Any look at the sentiment-analysis big picture should start with classification precision. Here, as with every automated solution, human performance creates a baseline for expectations. I suspect that Kotila, in his look at sentiment analysis, overestimates the precision of both human analysis and, in projecting from two vendors' self-proclaimed results to the whole of automated sentiment analysis, the accuracy of the broad set of automated solutions. That's right: in many contexts, many automated sentiment solutions are far less than 80% precise. They're still useful however, because more comes into play than raw, document-level classification precision. There's more to accuracy and usefulness than that one point. Automation advantages typically include speed, reach, consistency, and cost. For a more complete picture, add in accuracy-boosting techniques and look at use cases beyond listening platforms.
So here's my own review of the accuracy question and my take on the usefulness of sentiment analysis.
Sentiment Analysis Accuracy
Do humans read sentiment -- broadly, expressions of attitude, opinion, feeling, and emotion -- with 100% accuracy?

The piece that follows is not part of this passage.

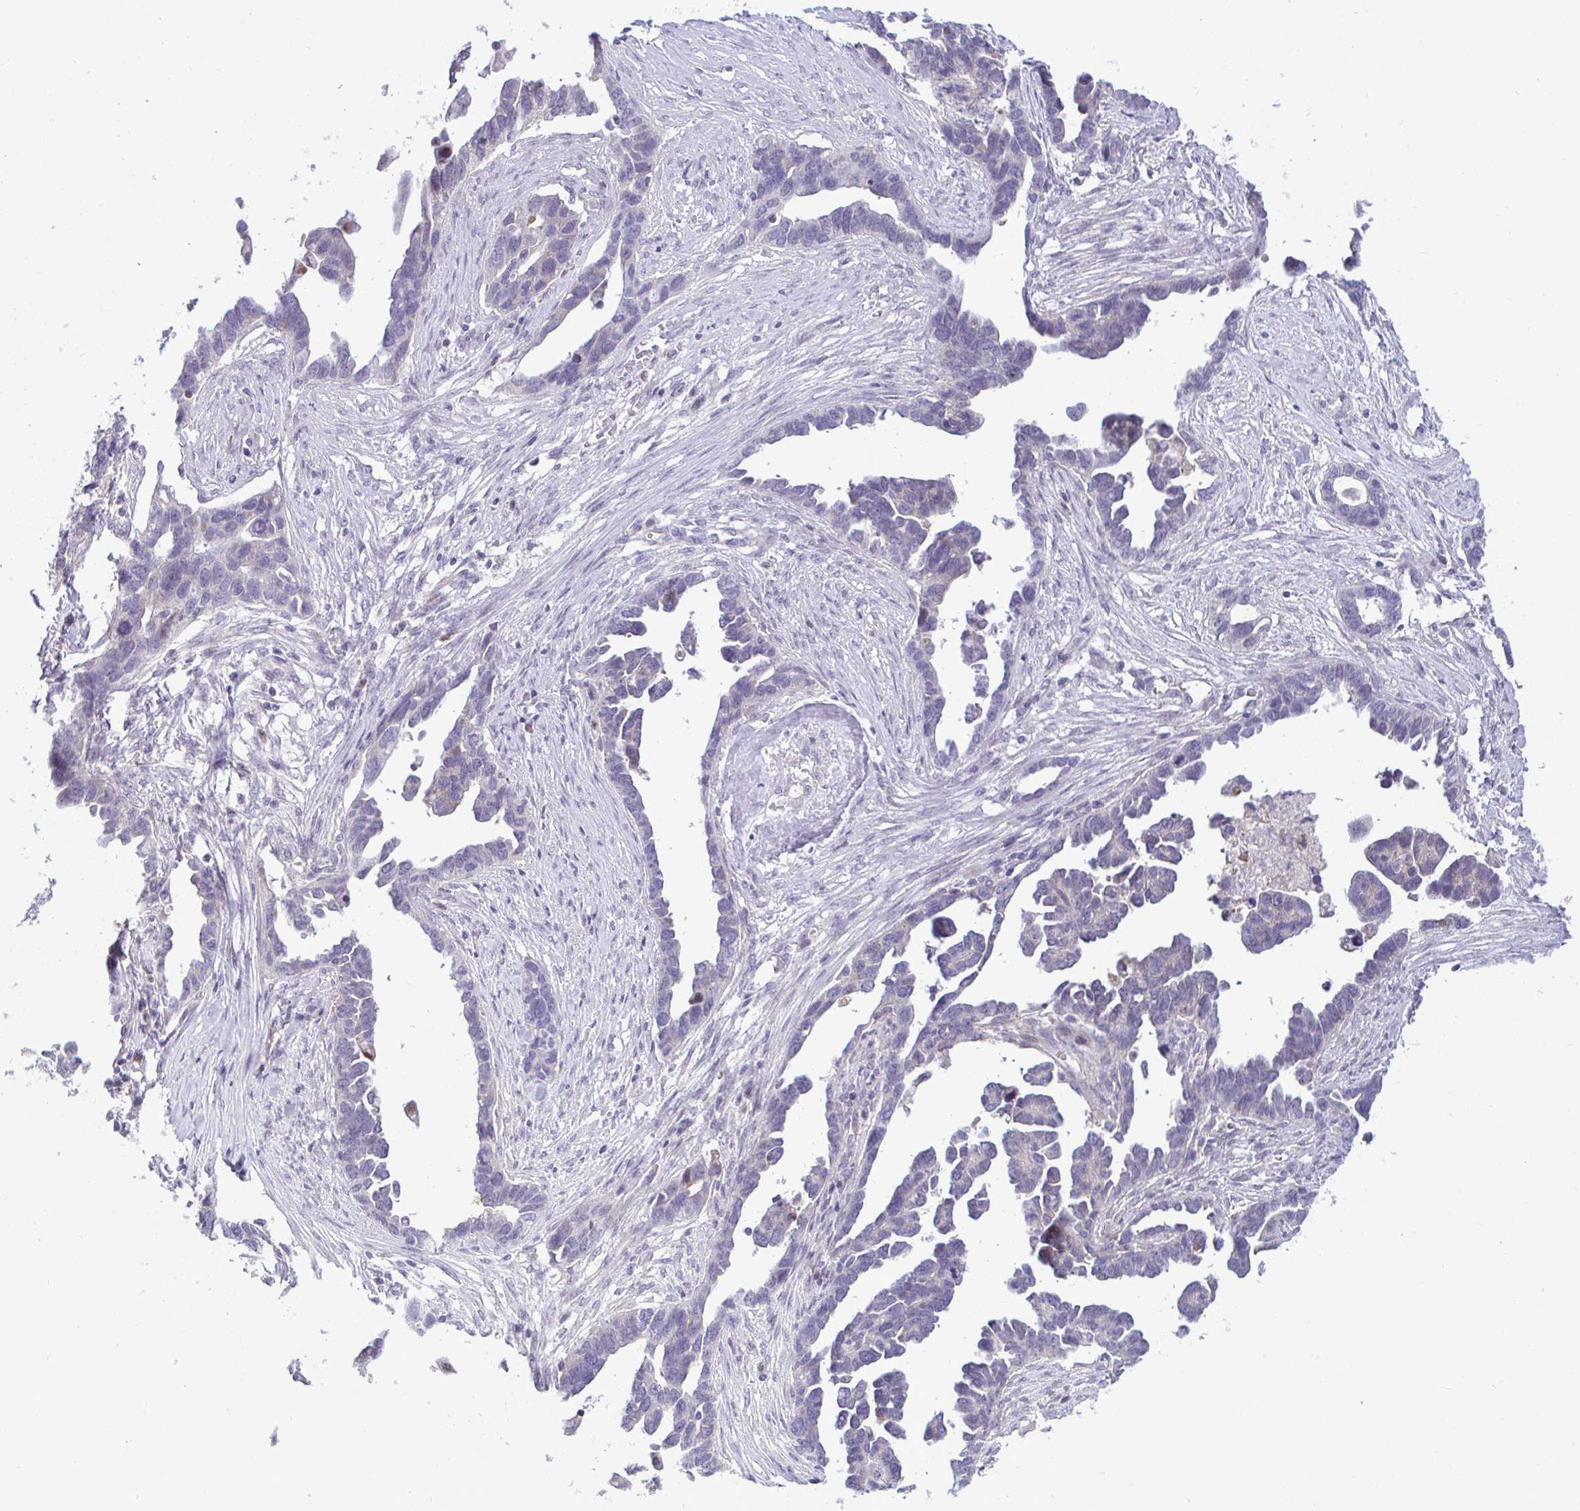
{"staining": {"intensity": "negative", "quantity": "none", "location": "none"}, "tissue": "ovarian cancer", "cell_type": "Tumor cells", "image_type": "cancer", "snomed": [{"axis": "morphology", "description": "Cystadenocarcinoma, serous, NOS"}, {"axis": "topography", "description": "Ovary"}], "caption": "DAB immunohistochemical staining of ovarian serous cystadenocarcinoma exhibits no significant positivity in tumor cells.", "gene": "EPOP", "patient": {"sex": "female", "age": 54}}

Mikko Kotila (who is my Everyman; his impressions reflect those of a significant portion of the market) reports that "leading providers such as Sysomos and Radian6 estimate their automated sentiment analysis and scoring system to be 80% accurate." His own assumption about human accuracy comes out in his statement that the "20% difference statistically is huge and comes with an array of problems." What "20% difference" could he possibly see other than between the automated tools' accuracy and human accuracy? Yet we humans do not agree universally with one another on anything subjective, and sentiment, rendered in text that lacks visual or aural clues, is really tricky, even for people. Sadly, we're nowhere close to perfect.
The yardstick is agreement between a method's results and a "gold standard" or, lacking a definitive standard, "inter-annotator agreement" between two automated methods or between a human and a machine. I know of only one scientific study of human sentiment-annotation accuracy, "Recognizing Contextual Polarity in Phrase-Level Sentiment Analysis," by Wilson, Wiebe & Hoffman, 2005.

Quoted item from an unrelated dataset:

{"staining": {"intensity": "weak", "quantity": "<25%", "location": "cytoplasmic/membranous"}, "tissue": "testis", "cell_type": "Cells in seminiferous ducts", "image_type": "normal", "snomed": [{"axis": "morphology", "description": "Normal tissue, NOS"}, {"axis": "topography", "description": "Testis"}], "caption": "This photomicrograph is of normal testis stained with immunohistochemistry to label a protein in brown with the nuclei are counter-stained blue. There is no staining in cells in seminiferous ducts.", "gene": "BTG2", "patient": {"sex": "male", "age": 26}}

The Univ. of Pittsburgh researchers found 82% agreement in the assignment, by two individuals, of phrase-level sentiment polarity to automatically identified subjective statements in a test document set. Polarity (a.k.a. valence) is the sentiment direction: positive, negative, both, or neutral.
The authors further report, "For 18% of the subjective expressions, at least one annotator used an uncertain tag when marking polarity. If we consider these cases to be borderline and exclude them from the study, percent agreement increases to 90%."
The Pittsburgh authors evaluated sentiment at a phrase level; other applications look at feature, sentence, and document-level sentiment. Text features include entities such as named individuals and companies; they may also include concepts or topics that are comprised of entities. The situation isn't necessarily better at other levels. (The use cases are different, however, more on which later.)
On the other hand, Bing Liu, of the University of Illinois at Chicago reported to me, "We have done some informal and general study on the agreement of human annotators. We did not find much disagreement and thus did not write any paper on it. Of course, our focus has been on opinions/sentiments on product features/attributes in consumer reviews and blogs. The focus of Wiebe's group has been on political/news type of articles, which tend to be more difficult to judge."
Mike Marshall of text-analytics vendor Lexalytics did his own experimental testing of document-level sentiment analysis and found "overall accuracy was 81.5% with 81 of the positive documents being correctly identified and 82 of the negative ones. This is right in the magic space for human agreement." According to Mike, "Experience has also shown us that human analysts tend to agree about 80% of the time, which means that you are always going to find documents that you disagree with the machine on."